[Start DATA FOR PROCESSING]

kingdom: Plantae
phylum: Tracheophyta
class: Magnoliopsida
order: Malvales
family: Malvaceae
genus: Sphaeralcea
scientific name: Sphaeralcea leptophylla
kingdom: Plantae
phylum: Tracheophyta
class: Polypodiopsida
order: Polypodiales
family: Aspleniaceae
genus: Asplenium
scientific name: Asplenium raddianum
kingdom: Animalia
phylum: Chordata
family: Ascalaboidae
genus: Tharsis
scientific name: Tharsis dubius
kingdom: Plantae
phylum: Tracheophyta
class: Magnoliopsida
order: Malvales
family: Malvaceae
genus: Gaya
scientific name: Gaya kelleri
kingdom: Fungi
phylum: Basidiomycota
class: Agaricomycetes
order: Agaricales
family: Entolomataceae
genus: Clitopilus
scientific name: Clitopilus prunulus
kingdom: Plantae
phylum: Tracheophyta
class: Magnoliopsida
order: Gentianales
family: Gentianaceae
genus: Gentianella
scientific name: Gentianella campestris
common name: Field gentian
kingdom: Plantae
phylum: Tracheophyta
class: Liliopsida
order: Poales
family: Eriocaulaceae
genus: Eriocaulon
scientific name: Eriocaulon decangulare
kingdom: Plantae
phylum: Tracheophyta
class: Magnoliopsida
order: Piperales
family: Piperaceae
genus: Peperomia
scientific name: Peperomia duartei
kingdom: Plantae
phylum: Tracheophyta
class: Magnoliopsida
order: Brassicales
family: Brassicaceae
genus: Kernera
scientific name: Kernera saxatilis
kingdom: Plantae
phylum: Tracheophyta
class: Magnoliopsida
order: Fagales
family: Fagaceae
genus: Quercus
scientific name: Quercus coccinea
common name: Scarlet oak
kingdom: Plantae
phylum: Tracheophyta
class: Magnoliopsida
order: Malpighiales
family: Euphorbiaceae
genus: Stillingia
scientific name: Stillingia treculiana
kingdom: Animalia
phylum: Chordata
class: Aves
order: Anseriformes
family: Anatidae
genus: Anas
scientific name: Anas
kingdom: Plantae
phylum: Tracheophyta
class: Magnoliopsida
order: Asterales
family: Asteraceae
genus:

[End DATA FOR PROCESSING]

CHALLENGE:
Reproduce every line of the rows above word for word, keeping them in the same order.

CORRECT OUTPUT:
kingdom: Plantae
phylum: Tracheophyta
class: Magnoliopsida
order: Malvales
family: Malvaceae
genus: Sphaeralcea
scientific name: Sphaeralcea leptophylla
kingdom: Plantae
phylum: Tracheophyta
class: Polypodiopsida
order: Polypodiales
family: Aspleniaceae
genus: Asplenium
scientific name: Asplenium raddianum
kingdom: Animalia
phylum: Chordata
family: Ascalaboidae
genus: Tharsis
scientific name: Tharsis dubius
kingdom: Plantae
phylum: Tracheophyta
class: Magnoliopsida
order: Malvales
family: Malvaceae
genus: Gaya
scientific name: Gaya kelleri
kingdom: Fungi
phylum: Basidiomycota
class: Agaricomycetes
order: Agaricales
family: Entolomataceae
genus: Clitopilus
scientific name: Clitopilus prunulus
kingdom: Plantae
phylum: Tracheophyta
class: Magnoliopsida
order: Gentianales
family: Gentianaceae
genus: Gentianella
scientific name: Gentianella campestris
common name: Field gentian
kingdom: Plantae
phylum: Tracheophyta
class: Liliopsida
order: Poales
family: Eriocaulaceae
genus: Eriocaulon
scientific name: Eriocaulon decangulare
kingdom: Plantae
phylum: Tracheophyta
class: Magnoliopsida
order: Piperales
family: Piperaceae
genus: Peperomia
scientific name: Peperomia duartei
kingdom: Plantae
phylum: Tracheophyta
class: Magnoliopsida
order: Brassicales
family: Brassicaceae
genus: Kernera
scientific name: Kernera saxatilis
kingdom: Plantae
phylum: Tracheophyta
class: Magnoliopsida
order: Fagales
family: Fagaceae
genus: Quercus
scientific name: Quercus coccinea
common name: Scarlet oak
kingdom: Plantae
phylum: Tracheophyta
class: Magnoliopsida
order: Malpighiales
family: Euphorbiaceae
genus: Stillingia
scientific name: Stillingia treculiana
kingdom: Animalia
phylum: Chordata
class: Aves
order: Anseriformes
family: Anatidae
genus: Anas
scientific name: Anas
kingdom: Plantae
phylum: Tracheophyta
class: Magnoliopsida
order: Asterales
family: Asteraceae
genus:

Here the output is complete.